Required work: If a line in the entries below holds the string "deze", copy it.

(Records contained in a dataset)
■ ■ ■ ■ ■ ■ ■
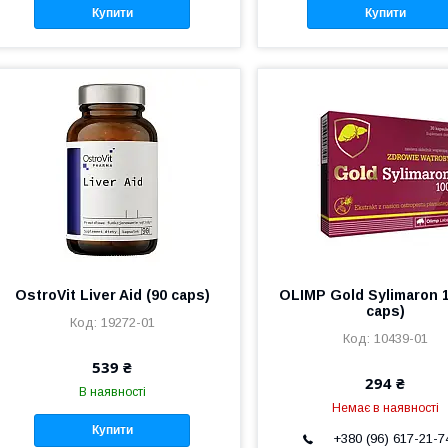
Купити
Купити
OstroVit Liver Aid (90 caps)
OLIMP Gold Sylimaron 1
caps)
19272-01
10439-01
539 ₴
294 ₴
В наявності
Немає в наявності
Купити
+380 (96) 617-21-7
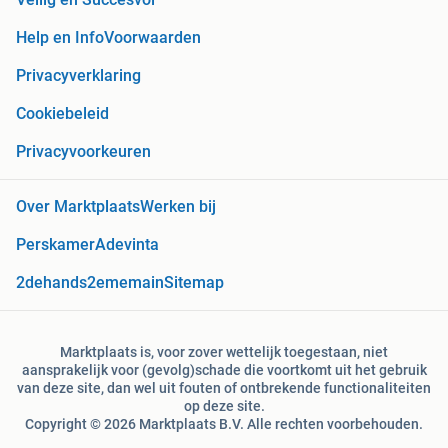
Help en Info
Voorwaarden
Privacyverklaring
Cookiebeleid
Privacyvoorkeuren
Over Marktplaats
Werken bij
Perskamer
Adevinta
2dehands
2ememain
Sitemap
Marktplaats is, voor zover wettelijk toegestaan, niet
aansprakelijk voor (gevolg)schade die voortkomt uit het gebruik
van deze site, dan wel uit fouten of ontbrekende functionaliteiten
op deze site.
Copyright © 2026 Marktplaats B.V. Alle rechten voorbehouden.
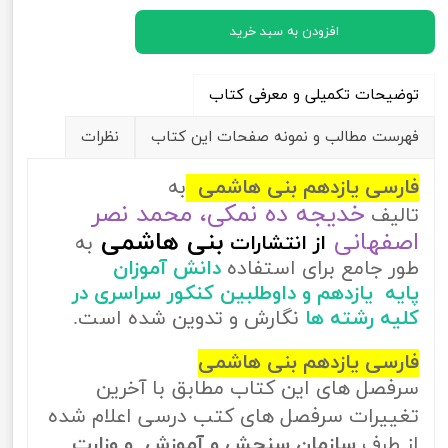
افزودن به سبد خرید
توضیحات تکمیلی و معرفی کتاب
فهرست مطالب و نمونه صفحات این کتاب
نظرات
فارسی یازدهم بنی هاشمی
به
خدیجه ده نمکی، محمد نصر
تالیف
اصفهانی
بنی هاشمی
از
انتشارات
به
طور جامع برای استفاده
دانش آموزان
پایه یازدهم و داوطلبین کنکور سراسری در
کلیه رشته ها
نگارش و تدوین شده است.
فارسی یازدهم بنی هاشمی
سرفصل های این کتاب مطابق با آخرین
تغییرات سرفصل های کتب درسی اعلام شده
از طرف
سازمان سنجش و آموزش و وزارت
■ ■ ■ ■ ■ ■ ■
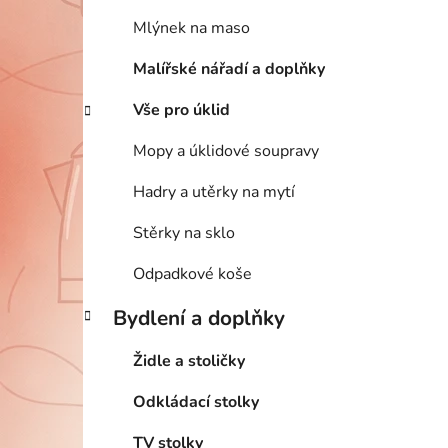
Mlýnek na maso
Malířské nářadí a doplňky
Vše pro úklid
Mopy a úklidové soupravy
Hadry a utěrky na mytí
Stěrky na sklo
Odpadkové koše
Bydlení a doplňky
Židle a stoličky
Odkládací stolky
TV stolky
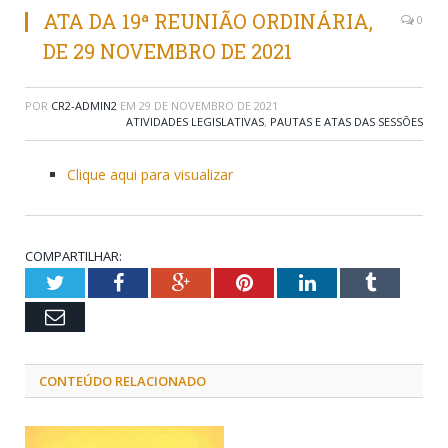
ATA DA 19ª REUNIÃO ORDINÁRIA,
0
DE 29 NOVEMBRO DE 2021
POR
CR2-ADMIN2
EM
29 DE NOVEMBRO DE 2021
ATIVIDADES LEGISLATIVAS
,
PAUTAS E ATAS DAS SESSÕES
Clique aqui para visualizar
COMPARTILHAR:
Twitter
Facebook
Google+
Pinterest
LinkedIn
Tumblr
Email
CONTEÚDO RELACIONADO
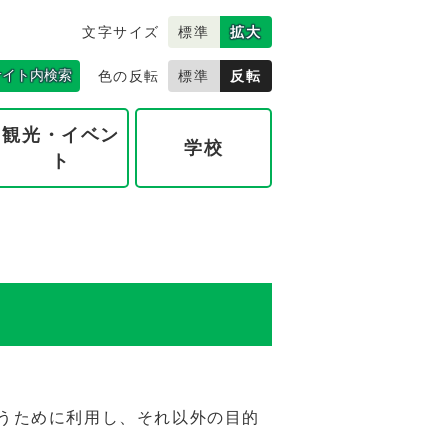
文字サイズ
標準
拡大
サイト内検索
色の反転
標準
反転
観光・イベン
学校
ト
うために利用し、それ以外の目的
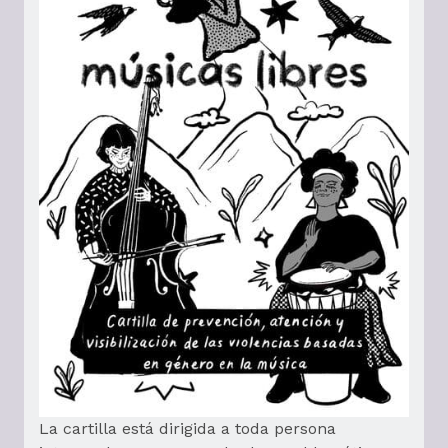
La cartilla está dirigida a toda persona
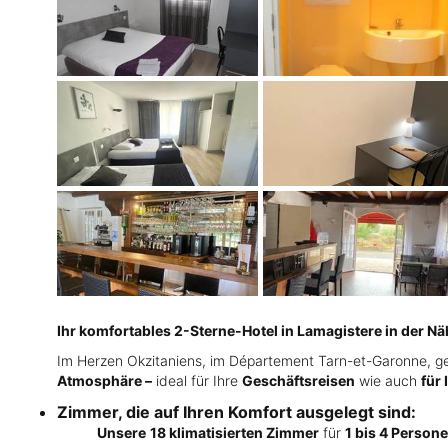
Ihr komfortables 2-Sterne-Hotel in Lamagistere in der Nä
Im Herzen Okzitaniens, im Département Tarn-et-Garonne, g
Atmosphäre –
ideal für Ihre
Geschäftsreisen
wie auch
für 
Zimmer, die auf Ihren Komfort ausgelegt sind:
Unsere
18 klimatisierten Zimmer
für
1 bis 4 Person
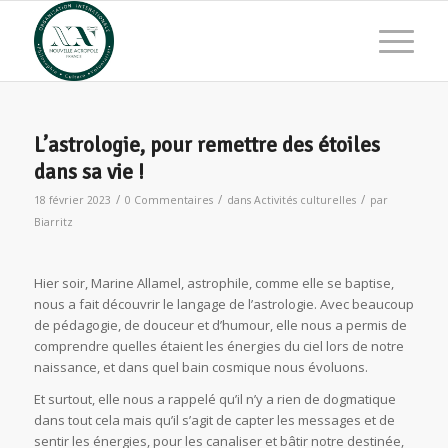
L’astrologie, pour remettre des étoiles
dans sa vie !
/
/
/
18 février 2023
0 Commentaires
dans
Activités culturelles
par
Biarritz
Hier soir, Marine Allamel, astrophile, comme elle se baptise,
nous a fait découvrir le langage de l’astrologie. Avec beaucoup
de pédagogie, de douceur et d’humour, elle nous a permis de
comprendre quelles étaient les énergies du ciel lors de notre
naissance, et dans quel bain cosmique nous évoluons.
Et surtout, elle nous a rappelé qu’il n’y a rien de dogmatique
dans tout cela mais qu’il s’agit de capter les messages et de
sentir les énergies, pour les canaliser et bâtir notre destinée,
■ ■ ■ ■ ■ ■ ■
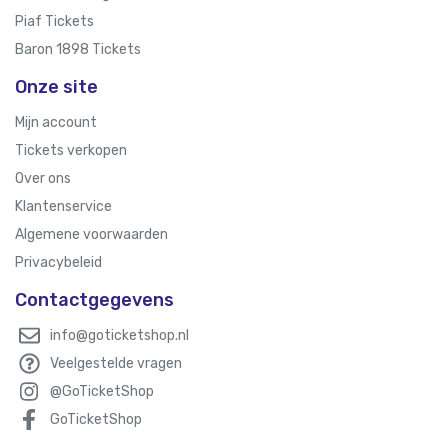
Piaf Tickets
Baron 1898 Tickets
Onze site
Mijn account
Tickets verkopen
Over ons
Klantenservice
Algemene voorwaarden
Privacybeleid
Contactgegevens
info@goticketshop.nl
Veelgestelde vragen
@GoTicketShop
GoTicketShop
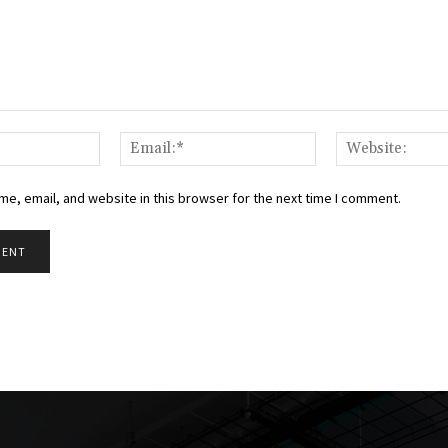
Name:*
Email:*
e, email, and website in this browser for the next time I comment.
■ ■ ■ ■ ■ ■ ■
Output:
van deze site, dan wel uit fouten of ontbrekende functionaliteiten
op deze site.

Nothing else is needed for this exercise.